Hasta este año. No había visto nada igual en su vida.
—Mary Alma —dijo, mientras cenaban—, nunca he visto nada igual.
—¿Igual a qué, Leroy?
Mistress Henderson puso tres galletas en el plato de su marido y empujó hacia él las conservas de tomate. A Leroy le gustaban las galletas y le gustaba que ella se las diera.
—Bueno… —Leroy pensó un momento y luego dijo—: ¿Quieres explicarme por qué un pueblo que apenas consigue alimentarse, de la noche a la mañana, se ha vuelto absolutamente loco por las mecedoras?
—¿Mecedoras, Leroy? —Ella le acercó la mantequilla también.
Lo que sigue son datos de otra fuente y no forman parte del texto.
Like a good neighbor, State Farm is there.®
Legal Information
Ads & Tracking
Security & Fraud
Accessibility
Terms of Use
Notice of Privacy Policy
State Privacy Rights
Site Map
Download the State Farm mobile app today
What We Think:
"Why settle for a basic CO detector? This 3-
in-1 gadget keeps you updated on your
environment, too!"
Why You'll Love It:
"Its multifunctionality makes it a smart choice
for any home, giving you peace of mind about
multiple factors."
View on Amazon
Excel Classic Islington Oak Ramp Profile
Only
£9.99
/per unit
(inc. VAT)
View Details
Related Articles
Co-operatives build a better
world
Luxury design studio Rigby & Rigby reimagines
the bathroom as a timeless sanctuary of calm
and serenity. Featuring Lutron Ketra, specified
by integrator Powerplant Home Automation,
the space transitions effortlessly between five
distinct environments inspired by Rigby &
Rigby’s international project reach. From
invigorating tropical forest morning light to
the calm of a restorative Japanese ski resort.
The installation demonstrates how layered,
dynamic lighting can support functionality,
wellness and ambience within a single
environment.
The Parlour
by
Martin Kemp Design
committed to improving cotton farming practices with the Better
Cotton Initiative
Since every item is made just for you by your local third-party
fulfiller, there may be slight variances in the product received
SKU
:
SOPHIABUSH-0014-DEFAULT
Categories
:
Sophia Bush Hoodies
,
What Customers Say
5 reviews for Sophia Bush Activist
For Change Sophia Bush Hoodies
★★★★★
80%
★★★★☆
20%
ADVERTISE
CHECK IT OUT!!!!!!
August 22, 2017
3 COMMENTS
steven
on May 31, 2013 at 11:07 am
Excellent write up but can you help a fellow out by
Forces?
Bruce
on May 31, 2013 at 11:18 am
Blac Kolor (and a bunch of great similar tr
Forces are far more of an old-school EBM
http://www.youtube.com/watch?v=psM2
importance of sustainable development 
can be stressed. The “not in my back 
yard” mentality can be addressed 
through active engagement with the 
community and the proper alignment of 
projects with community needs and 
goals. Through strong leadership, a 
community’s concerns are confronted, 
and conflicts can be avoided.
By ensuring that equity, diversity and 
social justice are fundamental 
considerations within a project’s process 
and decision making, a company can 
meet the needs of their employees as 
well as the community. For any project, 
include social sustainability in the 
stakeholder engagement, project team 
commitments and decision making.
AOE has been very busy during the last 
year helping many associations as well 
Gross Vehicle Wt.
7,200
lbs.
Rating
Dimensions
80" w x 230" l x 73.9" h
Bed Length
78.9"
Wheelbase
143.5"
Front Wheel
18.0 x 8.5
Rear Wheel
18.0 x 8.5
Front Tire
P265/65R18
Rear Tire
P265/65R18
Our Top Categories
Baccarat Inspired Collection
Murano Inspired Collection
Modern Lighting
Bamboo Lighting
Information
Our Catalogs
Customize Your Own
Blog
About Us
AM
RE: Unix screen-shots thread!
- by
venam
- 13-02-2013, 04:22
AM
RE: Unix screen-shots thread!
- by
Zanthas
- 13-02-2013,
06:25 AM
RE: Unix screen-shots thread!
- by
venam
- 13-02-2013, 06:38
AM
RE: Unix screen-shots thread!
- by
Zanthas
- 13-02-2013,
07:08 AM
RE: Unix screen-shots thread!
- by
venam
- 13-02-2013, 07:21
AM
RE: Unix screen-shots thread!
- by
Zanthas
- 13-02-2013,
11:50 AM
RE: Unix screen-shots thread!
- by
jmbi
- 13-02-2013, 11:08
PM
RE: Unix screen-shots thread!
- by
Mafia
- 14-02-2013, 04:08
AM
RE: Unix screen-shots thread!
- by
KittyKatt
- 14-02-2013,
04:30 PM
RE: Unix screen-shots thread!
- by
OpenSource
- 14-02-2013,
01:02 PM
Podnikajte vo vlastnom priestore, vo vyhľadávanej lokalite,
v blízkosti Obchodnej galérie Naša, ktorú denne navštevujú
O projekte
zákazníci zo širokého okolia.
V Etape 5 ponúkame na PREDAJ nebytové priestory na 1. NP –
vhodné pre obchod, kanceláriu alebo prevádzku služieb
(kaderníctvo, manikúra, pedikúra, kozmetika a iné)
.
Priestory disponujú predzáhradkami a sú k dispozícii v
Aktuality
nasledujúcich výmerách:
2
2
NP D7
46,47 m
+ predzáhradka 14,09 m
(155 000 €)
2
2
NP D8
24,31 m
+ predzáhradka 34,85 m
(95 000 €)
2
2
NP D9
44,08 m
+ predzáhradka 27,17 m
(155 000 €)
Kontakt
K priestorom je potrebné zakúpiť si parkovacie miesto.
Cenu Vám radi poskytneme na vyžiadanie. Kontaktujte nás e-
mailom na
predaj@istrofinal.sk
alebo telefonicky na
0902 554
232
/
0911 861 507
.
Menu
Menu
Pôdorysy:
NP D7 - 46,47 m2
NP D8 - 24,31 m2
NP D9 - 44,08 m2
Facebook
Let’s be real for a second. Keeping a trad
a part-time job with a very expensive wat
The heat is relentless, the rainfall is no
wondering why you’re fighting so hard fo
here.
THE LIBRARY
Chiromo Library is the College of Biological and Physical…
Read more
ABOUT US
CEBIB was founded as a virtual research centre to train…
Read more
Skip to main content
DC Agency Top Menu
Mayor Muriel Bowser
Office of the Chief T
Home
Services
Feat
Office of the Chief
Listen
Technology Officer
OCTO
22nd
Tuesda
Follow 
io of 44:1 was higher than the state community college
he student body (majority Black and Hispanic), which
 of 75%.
—Eso es. Vendí trece la semana pasada y veinte y pico esta semana, y llamé al almacén de Hannibal para pedir veinte más y, maldita sea, me dicen que esto está pasando en todos los sitios y quizá tarden un mes en mandarme el pedido. ¿Has oído alguna vez una cosa así?
Mary Alma emitió unos cuantos sonidos, que era lo único que él esperaba de ella.
—Tómate la cena, Leroy —dijo afectuosamente—. A caballo regalado, no le mires el diente.
Si lograba que él se diera un poco de prisa ella tendría tiempo de sentarse en el porche y mecerse durante una hora después de fregar los platos y antes de irse a la cama. Leroy pondría a ver la televisión, porque, según él enriquecía la mente, Ella simplemente se sentaría allí y se mecería.